A contest petition requests that the challenged portion of the trust be stricken. Contest petitions are typically difficult to win because legislatures and courts tend to honor the settlor’s intent. The court will try its best to honor the settlor’s written instructions and presume they reflected his or her intentions. The court operates under the assumption that often trust contests exist simply because a friend or family member is unhappy because he or she expected to inherit a more significant portion of the settlor’s estate.
Under the Uniform Trust Code (UTC), a trust is invalid if it has an unlawful purpose or a purpose that is contrary to public policy, such as imposing limits on religious freedom or the freedom to marry. Some states require that a trust cannot violate the rule against perpetuities, which dictates that a trust cannot last longer than 21 years plus the life of a person in being when the trust is created. If one of these conditions is invalid, only that condition is invalid, not the entire trust.
The test for determining whether the testator had sufficient mental capacity to create a valid trust is typically similar to that required to make a valid will. To have capacity, the settlor must have been at least 18 years old and have had the ability to know the extent of his or her property and the natural objects of his or her bounty.
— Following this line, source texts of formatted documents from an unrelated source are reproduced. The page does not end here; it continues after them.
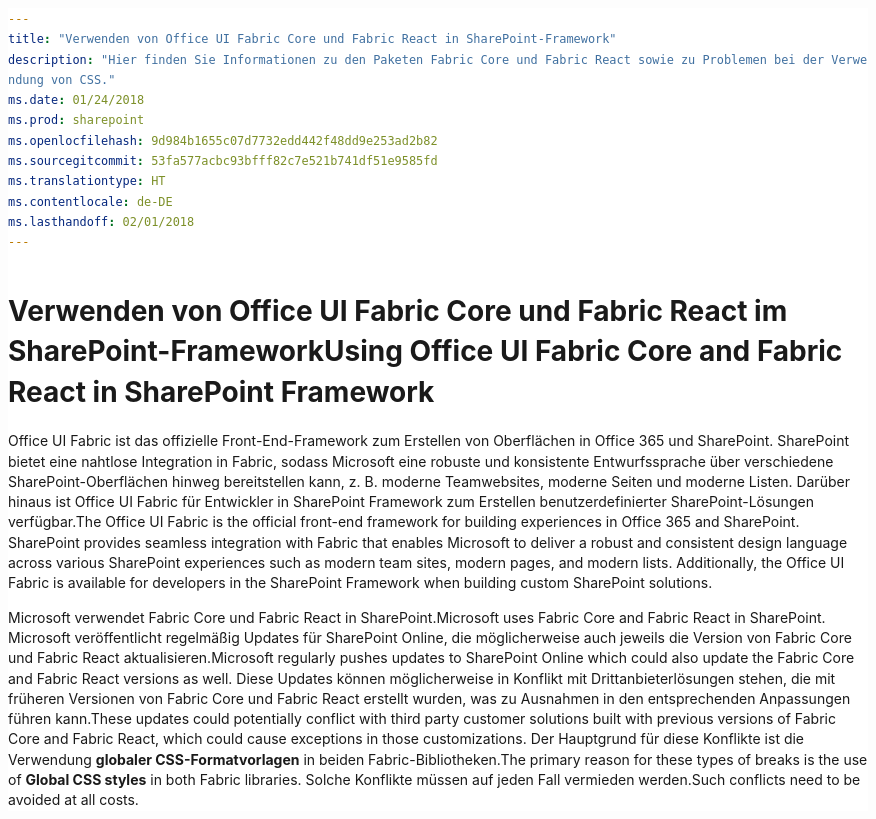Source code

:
 ```yaml
---
title: "Verwenden von Office UI Fabric Core und Fabric React in SharePoint-Framework"
description: "Hier finden Sie Informationen zu den Paketen Fabric Core und Fabric React sowie zu Problemen bei der Verwendung von CSS."
ms.date: 01/24/2018
ms.prod: sharepoint
ms.openlocfilehash: 9d984b1655c07d7732edd442f48dd9e253ad2b82
ms.sourcegitcommit: 53fa577acbc93bfff82c7e521b741df51e9585fd
ms.translationtype: HT
ms.contentlocale: de-DE
ms.lasthandoff: 02/01/2018
---
```

# <a name="using-office-ui-fabric-core-and-fabric-react-in-sharepoint-framework"></a><span data-ttu-id="b0d13-103">Verwenden von Office UI Fabric Core und Fabric React im SharePoint-Framework</span><span class="sxs-lookup"><span data-stu-id="b0d13-103">Using Office UI Fabric Core and Fabric React in SharePoint Framework</span></span>

<span data-ttu-id="b0d13-p101">Office UI Fabric ist das offizielle Front-End-Framework zum Erstellen von Oberflächen in Office 365 und SharePoint. SharePoint bietet eine nahtlose Integration in Fabric, sodass Microsoft eine robuste und konsistente Entwurfssprache über verschiedene SharePoint-Oberflächen hinweg bereitstellen kann, z. B. moderne Teamwebsites, moderne Seiten und moderne Listen. Darüber hinaus ist Office UI Fabric für Entwickler in SharePoint Framework zum Erstellen benutzerdefinierter SharePoint-Lösungen verfügbar.</span><span class="sxs-lookup"><span data-stu-id="b0d13-p101">The Office UI Fabric is the official front-end framework for building experiences in Office 365 and SharePoint. SharePoint provides seamless integration with Fabric that enables Microsoft to deliver a robust and consistent design language across various SharePoint experiences such as modern team sites, modern pages, and modern lists. Additionally, the Office UI Fabric is available for developers in the SharePoint Framework when building custom SharePoint solutions.</span></span>

<span data-ttu-id="b0d13-107">Microsoft verwendet Fabric Core und Fabric React in SharePoint.</span><span class="sxs-lookup"><span data-stu-id="b0d13-107">Microsoft uses Fabric Core and Fabric React in SharePoint.</span></span> <span data-ttu-id="b0d13-108">Microsoft veröffentlicht regelmäßig Updates für SharePoint Online, die möglicherweise auch jeweils die Version von Fabric Core und Fabric React aktualisieren.</span><span class="sxs-lookup"><span data-stu-id="b0d13-108">Microsoft regularly pushes updates to SharePoint Online which could also update the Fabric Core and Fabric React versions as well.</span></span> <span data-ttu-id="b0d13-109">Diese Updates können möglicherweise in Konflikt mit Drittanbieterlösungen stehen, die mit früheren Versionen von Fabric Core und Fabric React erstellt wurden, was zu Ausnahmen in den entsprechenden Anpassungen führen kann.</span><span class="sxs-lookup"><span data-stu-id="b0d13-109">These updates could potentially conflict with third party customer solutions built with previous versions of Fabric Core and Fabric React, which could cause exceptions in those customizations.</span></span> <span data-ttu-id="b0d13-110">Der Hauptgrund für diese Konflikte ist die Verwendung **globaler CSS-Formatvorlagen** in beiden Fabric-Bibliotheken.</span><span class="sxs-lookup"><span data-stu-id="b0d13-110">The primary reason for these types of breaks is the use of **Global CSS styles** in both Fabric libraries.</span></span> <span data-ttu-id="b0d13-111">Solche Konflikte müssen auf jeden Fall vermieden werden.</span><span class="sxs-lookup"><span data-stu-id="b0d13-111">Such conflicts need to be avoided at all costs.</span></span>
The “natural objects” include family members such as spouses, children, and siblings.
Medical records are a good source of evidence for proving lack of mental capacity if they discuss the settlor’s mental capacity near the time the trust document was signed. While it is unlikely that a medical document will reflect the settlor’s mental capacity at the exact time the document was signed, such records can still be relevant if they were prepared near the time the document was signed.
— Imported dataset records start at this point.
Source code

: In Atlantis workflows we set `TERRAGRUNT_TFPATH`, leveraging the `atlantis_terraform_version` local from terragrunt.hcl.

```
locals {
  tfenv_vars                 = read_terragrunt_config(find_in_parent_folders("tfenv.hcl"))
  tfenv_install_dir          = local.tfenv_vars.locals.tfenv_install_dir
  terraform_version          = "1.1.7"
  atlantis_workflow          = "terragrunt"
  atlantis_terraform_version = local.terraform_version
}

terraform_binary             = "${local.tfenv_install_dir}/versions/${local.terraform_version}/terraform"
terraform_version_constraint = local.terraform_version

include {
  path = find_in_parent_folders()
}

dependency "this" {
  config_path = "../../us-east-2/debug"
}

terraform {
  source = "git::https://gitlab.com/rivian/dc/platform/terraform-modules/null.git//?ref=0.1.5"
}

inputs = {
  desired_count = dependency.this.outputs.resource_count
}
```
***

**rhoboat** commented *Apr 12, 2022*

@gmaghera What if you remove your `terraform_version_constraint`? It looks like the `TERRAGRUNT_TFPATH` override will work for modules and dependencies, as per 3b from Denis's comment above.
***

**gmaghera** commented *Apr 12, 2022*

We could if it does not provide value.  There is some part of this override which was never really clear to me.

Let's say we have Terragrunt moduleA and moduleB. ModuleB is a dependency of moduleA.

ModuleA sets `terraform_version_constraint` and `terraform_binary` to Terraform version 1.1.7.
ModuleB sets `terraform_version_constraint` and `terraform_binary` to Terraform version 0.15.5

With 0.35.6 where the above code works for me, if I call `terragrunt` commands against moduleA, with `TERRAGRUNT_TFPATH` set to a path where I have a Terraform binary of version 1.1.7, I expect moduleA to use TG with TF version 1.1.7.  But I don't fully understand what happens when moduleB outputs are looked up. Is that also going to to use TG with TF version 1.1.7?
Friends and family members also can provide a strong source of evidence, especially if these people spent a good deal of time with the settlor and were familiar with his or her wishes and mental state at the time of drafting the trust. The testimony of those close to the settlor can greatly assist the court in determining whether the settlor had the requisite mental capacity. Expert witnesses can also assist the court in certain circumstances.
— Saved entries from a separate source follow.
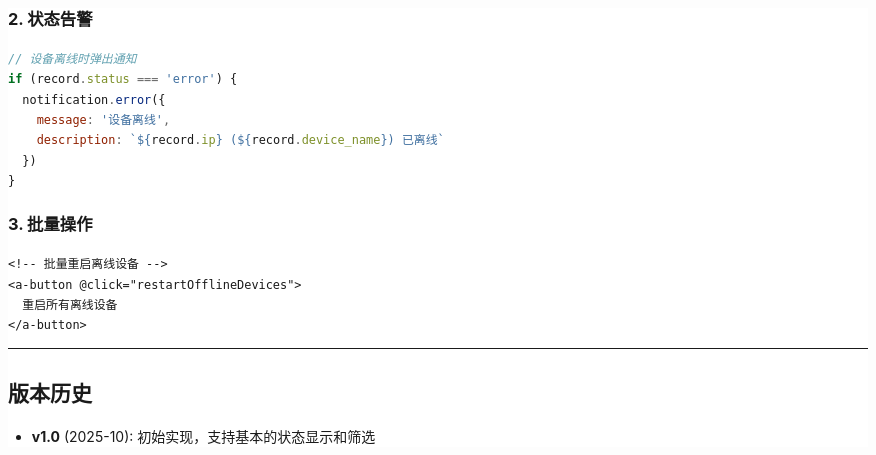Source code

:### 2. 状态告警

```javascript
// 设备离线时弹出通知
if (record.status === 'error') {
  notification.error({
    message: '设备离线',
    description: `${record.ip} (${record.device_name}) 已离线`
  })
}
```

### 3. 批量操作

```vue
<!-- 批量重启离线设备 -->
<a-button @click="restartOfflineDevices">
  重启所有离线设备
</a-button>
```

---

## 版本历史

- **v1.0** (2025-10): 初始实现，支持基本的状态显示和筛选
Valid trusts, like valid wills, are the product of the settlor’s free will and volition. When a settlor’s perceptions are based on lies, mistakes, or deceptions, the resulting portions will be stricken.
A settlor’s trust is invalid due to mistake where he or she executes the trust with the belief that he or she is executing something else. An insane delusion interferes with the testator’s ability to devise a rational trust. To prove an insane delusion, the contester must prove that the settlor insistently believed alleged facts, which had no basis in reality, and that the delusion had some impact on the settlor’s disposition of the property. Only the portion of the trust caused by the insane delusion fails, but the delusion may potentially affect the entire trust. An insane delusion is separate from incapacity or mistake.
A trust or a portion of the trust may be stricken if the court finds it was the result of undue influence. This occurs when the settlor’s desires are subverted for those of another. Undue influence is most commonly proven through circumstantial rather than direct evidence. Mere motive and opportunity are insufficient to prove undue influence. The contester typically must show that another person exerted his or her will on a vulnerable settlor and that the influence produced a trust provision expressing the intent of the influencer rather than that of the testator.
Using a lawyer’s services to draft a trust helps avoid the likelihood of trust litigation after the settlor’s death.